A British Airways Airbus A380 at Heathrow Airport in London.
David Dyson | British Airways
A British Airways Airbus A380 at Heathrow Airport in London.

The U.K. should build a new runway at Heathrow Airport in London, already one of the world's busiest airports, according to a new report by a commission set up by the government.

The announcement by the Airports Commission on Wednesday is likely to cause division at the top of the governing Conservative Party, as several of the party's leading lights have constituencies which could be affected by the extra noise and pollution expected from greater air traffic.

The government does not have to accept the recommendation, and Prime Minister David Cameron has previously pledged not to build a third runway at Heathrow.


Howard Davies, the chairman of the commission, said in a statement: "Heathrow ... provides the greatest benefits for business passengers, freight operators and the broader economy."

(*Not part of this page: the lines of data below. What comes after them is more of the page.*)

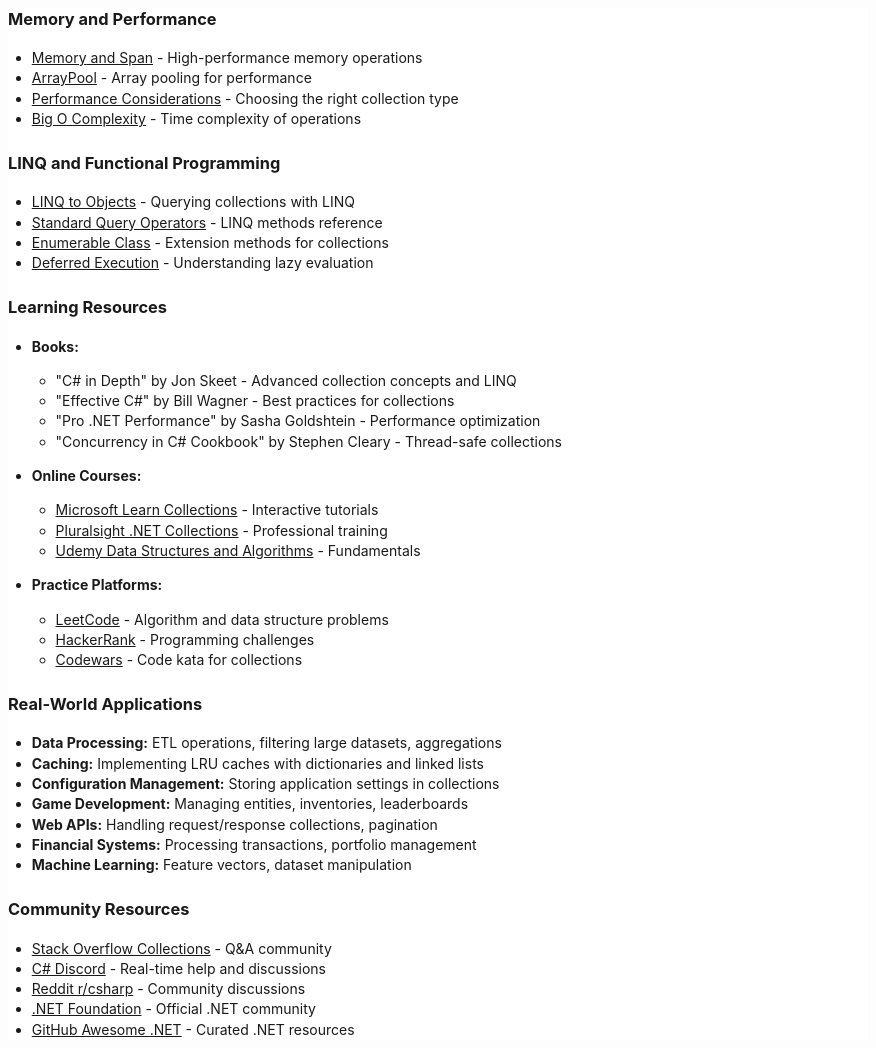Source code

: ### Memory and Performance
- [Memory<T> and Span<T>](https://docs.microsoft.com/en-us/dotnet/standard/memory-and-spans/) - High-performance memory operations
- [ArrayPool<T>](https://docs.microsoft.com/en-us/dotnet/api/system.buffers.arraypool-1) - Array pooling for performance
- [Performance Considerations](https://docs.microsoft.com/en-us/dotnet/standard/collections/when-to-use-generic-collections) - Choosing the right collection type
- [Big O Complexity](https://docs.microsoft.com/en-us/dotnet/standard/collections/selecting-a-collection-class#algorithmic-complexity) - Time complexity of operations

### LINQ and Functional Programming
- [LINQ to Objects](https://docs.microsoft.com/en-us/dotnet/csharp/programming-guide/concepts/linq/linq-to-objects) - Querying collections with LINQ
- [Standard Query Operators](https://docs.microsoft.com/en-us/dotnet/csharp/programming-guide/concepts/linq/standard-query-operators-overview) - LINQ methods reference
- [Enumerable Class](https://docs.microsoft.com/en-us/dotnet/api/system.linq.enumerable) - Extension methods for collections
- [Deferred Execution](https://docs.microsoft.com/en-us/dotnet/csharp/programming-guide/concepts/linq/deferred-execution-example) - Understanding lazy evaluation

### Learning Resources
- **Books:**
  - "C# in Depth" by Jon Skeet - Advanced collection concepts and LINQ
  - "Effective C#" by Bill Wagner - Best practices for collections
  - "Pro .NET Performance" by Sasha Goldshtein - Performance optimization
  - "Concurrency in C# Cookbook" by Stephen Cleary - Thread-safe collections

- **Online Courses:**
  - [Microsoft Learn Collections](https://docs.microsoft.com/en-us/learn/modules/csharp-arrays/) - Interactive tutorials
  - [Pluralsight .NET Collections](https://www.pluralsight.com/courses/working-with-nulls-csharp) - Professional training
  - [Udemy Data Structures and Algorithms](https://www.udemy.com/topic/data-structures/) - Fundamentals

- **Practice Platforms:**
  - [LeetCode](https://leetcode.com/) - Algorithm and data structure problems
  - [HackerRank](https://www.hackerrank.com/) - Programming challenges
  - [Codewars](https://www.codewars.com/) - Code kata for collections

### Real-World Applications
- **Data Processing:** ETL operations, filtering large datasets, aggregations
- **Caching:** Implementing LRU caches with dictionaries and linked lists
- **Configuration Management:** Storing application settings in collections
- **Game Development:** Managing entities, inventories, leaderboards
- **Web APIs:** Handling request/response collections, pagination
- **Financial Systems:** Processing transactions, portfolio management
- **Machine Learning:** Feature vectors, dataset manipulation

### Community Resources
- [Stack Overflow Collections](https://stackoverflow.com/questions/tagged/collections+c%23) - Q&A community
- [C# Discord](https://discord.gg/csharp) - Real-time help and discussions
- [Reddit r/csharp](https://www.reddit.com/r/csharp/) - Community discussions
- [.NET Foundation](https://dotnetfoundation.org/) - Official .NET community
- [GitHub Awesome .NET](https://github.com/quozd/awesome-dotnet) - Curated .NET resources
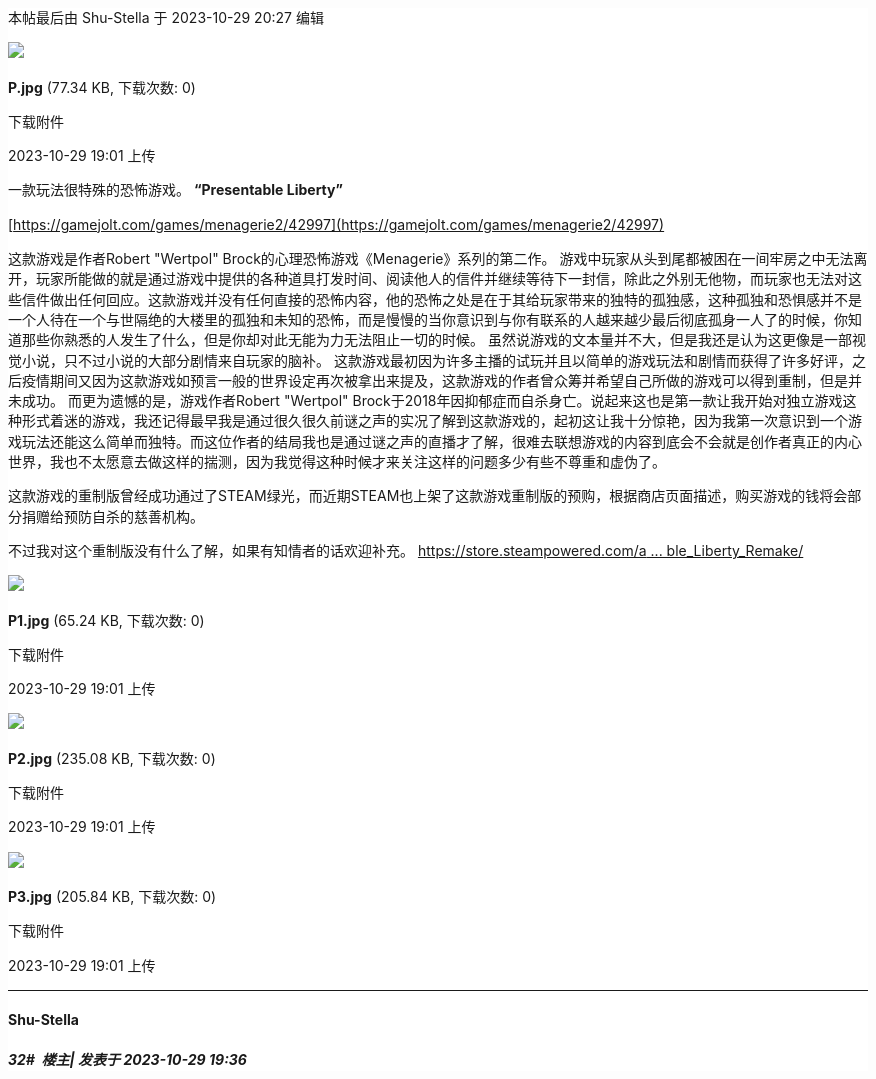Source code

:  本帖最后由 Shu-Stella 于 2023-10-29 20:27 编辑 

<img src="https://img.saraba1st.com/forum/202310/29/200141tyqozipz6hdpahca.jpg" referrerpolicy="no-referrer">

<strong>P.jpg</strong> (77.34 KB, 下载次数: 0)

下载附件

2023-10-29 19:01 上传

一款玩法很特殊的恐怖游戏。
<strong>“Presentable Liberty”</strong>

[https://gamejolt.com/games/menagerie2/42997](https://gamejolt.com/games/menagerie2/42997)

这款游戏是作者Robert "Wertpol" Brock的心理恐怖游戏《Menagerie》系列的第二作。
游戏中玩家从头到尾都被困在一间牢房之中无法离开，玩家所能做的就是通过游戏中提供的各种道具打发时间、阅读他人的信件并继续等待下一封信，除此之外别无他物，而玩家也无法对这些信件做出任何回应。这款游戏并没有任何直接的恐怖内容，他的恐怖之处是在于其给玩家带来的独特的孤独感，这种孤独和恐惧感并不是一个人待在一个与世隔绝的大楼里的孤独和未知的恐怖，而是慢慢的当你意识到与你有联系的人越来越少最后彻底孤身一人了的时候，你知道那些你熟悉的人发生了什么，但是你却对此无能为力无法阻止一切的时候。
虽然说游戏的文本量并不大，但是我还是认为这更像是一部视觉小说，只不过小说的大部分剧情来自玩家的脑补。
这款游戏最初因为许多主播的试玩并且以简单的游戏玩法和剧情而获得了许多好评，之后疫情期间又因为这款游戏如预言一般的世界设定再次被拿出来提及，这款游戏的作者曾众筹并希望自己所做的游戏可以得到重制，但是并未成功。
而更为遗憾的是，游戏作者Robert "Wertpol" Brock于2018年因抑郁症而自杀身亡。说起来这也是第一款让我开始对独立游戏这种形式着迷的游戏，我还记得最早我是通过很久很久前谜之声的实况了解到这款游戏的，起初这让我十分惊艳，因为我第一次意识到一个游戏玩法还能这么简单而独特。而这位作者的结局我也是通过谜之声的直播才了解，很难去联想游戏的内容到底会不会就是创作者真正的内心世界，我也不太愿意去做这样的揣测，因为我觉得这种时候才来关注这样的问题多少有些不尊重和虚伪了。

这款游戏的重制版曾经成功通过了STEAM绿光，而近期STEAM也上架了这款游戏重制版的预购，根据商店页面描述，购买游戏的钱将会部分捐赠给预防自杀的慈善机构。

不过我对这个重制版没有什么了解，如果有知情者的话欢迎补充。
[https://store.steampowered.com/a ... ble_Liberty_Remake/](https://store.steampowered.com/app/2054000/Presentable_Liberty_Remake/)

<img src="https://img.saraba1st.com/forum/202310/29/200142pdlcjlrd3vl2ter0.jpg" referrerpolicy="no-referrer">

<strong>P1.jpg</strong> (65.24 KB, 下载次数: 0)

下载附件

2023-10-29 19:01 上传

<img src="https://img.saraba1st.com/forum/202310/29/200143n9k61hjwhe3hoc7o.jpg" referrerpolicy="no-referrer">

<strong>P2.jpg</strong> (235.08 KB, 下载次数: 0)

下载附件

2023-10-29 19:01 上传

<img src="https://img.saraba1st.com/forum/202310/29/200143hflnawl0wkhpasmt.jpg" referrerpolicy="no-referrer">

<strong>P3.jpg</strong> (205.84 KB, 下载次数: 0)

下载附件

2023-10-29 19:01 上传

*****

####  Shu-Stella  
##### 32#         楼主| 发表于 2023-10-29 19:36
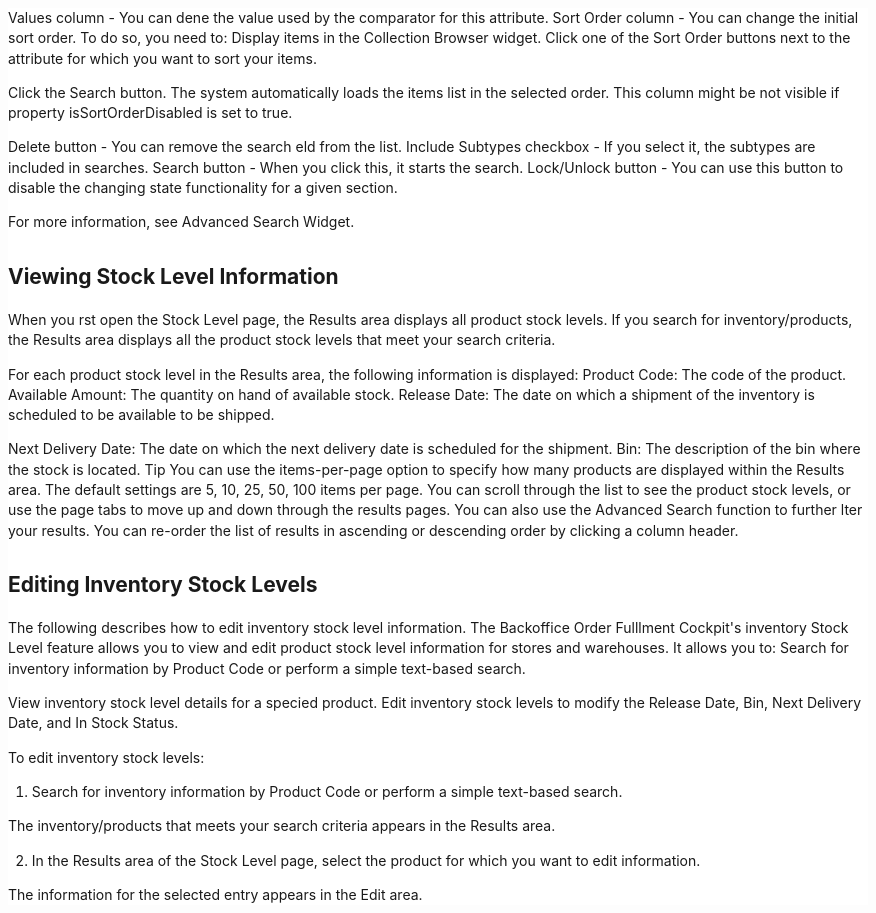 Values column - You can dene the value used by the comparator for this attribute. Sort Order column - You can change the initial sort order. To do so, you need to:
Display items in the Collection Browser widget.
Click one of the Sort Order buttons next to the attribute for which you want to sort your items.

Click the Search button. The system automatically loads the items list in the selected order. This column might be not visible if property isSortOrderDisabled is set to true.

Delete button - You can remove the search eld from the list. Include Subtypes checkbox - If you select it, the subtypes are included in searches. Search button - When you click this, it starts the search.
Lock/Unlock button - You can use this button to disable the changing state functionality for a given section.

For more information, see Advanced Search Widget.

## Viewing Stock Level Information

When you rst open the Stock Level page, the Results area displays all product stock levels. If you search for inventory/products, the Results area displays all the product stock levels that meet your search criteria.

For each product stock level in the Results area, the following information is displayed:
Product Code: The code of the product. Available Amount: The quantity on hand of available stock. Release Date: The date on which a shipment of the inventory is scheduled to be available to be shipped.

Next Delivery Date: The date on which the next delivery date is scheduled for the shipment. Bin: The description of the bin where the stock is located.
 Tip You can use the items-per-page option to specify how many products are displayed within the Results area. The default settings are 5, 10, 25, 50, 100 items per page. You can scroll through the list to see the product stock levels, or use the page tabs to move up and down through the results pages. You can also use the Advanced Search function to further lter your results. You can re-order the list of results in ascending or descending order by clicking a column header.

## Editing Inventory Stock Levels

The following describes how to edit inventory stock level information. The Backoffice Order Fulllment Cockpit's inventory Stock Level feature allows you to view and edit product stock level information for stores and warehouses. It allows you to:
Search for inventory information by Product Code or perform a simple text-based search.

View inventory stock level details for a specied product.
Edit inventory stock levels to modify the Release Date, Bin, Next Delivery Date, and In Stock Status.

To edit inventory stock levels:
1. Search for inventory information by Product Code or perform a simple text-based search.

The inventory/products that meets your search criteria appears in the Results area.

2. In the Results area of the Stock Level page, select the product for which you want to edit information.

The information for the selected entry appears in the Edit area.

The news was welcomed enthusiastically by British business groups, who urged the government to make a quick decision to keep the U.K. competitive and attractive to international business. Heathrow is facing competition from Frankfurt, Paris and Amsterdam as a hub for international travel. Its expansion under the plan recommended by the commission would cost close to £20 billion ($31.41).

The news boosted the share price of Spanish airports operator Ferrovial, which is the biggest investor in Heathrow, in early trading Wednesday.

"The government must commit to the decision now, and get diggers in the ground at Heathrow swiftly by 2020," John Cridland, director-general of U.K. business group the CBI, said in a statement.

"Growing airport capacity in the south east (of England) is absolutely critical to the whole of the U.K.'s economic future - it simply isn't an optional 'nice to do.' Each day the government delays taking the decision, the U.K. loses out as our competitors reap the rewards and strengthen their trade links."


John Longworth, director general of the British Chambers of Commerce, called for an "irreversible government commitment" to expanding the airport before the end of the next Parliament in 2020.

Residents of west London and other areas in the south east of England who would be potentially affected by the expansion are likely to be less excited, although the report recommended no extra night flights to address noise pollution.

Zac Goldsmith, a potential Conservative Party candidate to succeed Boris Johnson as Mayor of London, is MP for Richmond, one of the areas most affected by noise from Heathrow planes and has campaigned against the expansion of the airport.

Theresa May, the home secretary, Justine Greening, secretary of state for international development, and Philip Hammond, the defence secretary, are also among the cabinet members whose constituencies would be affected.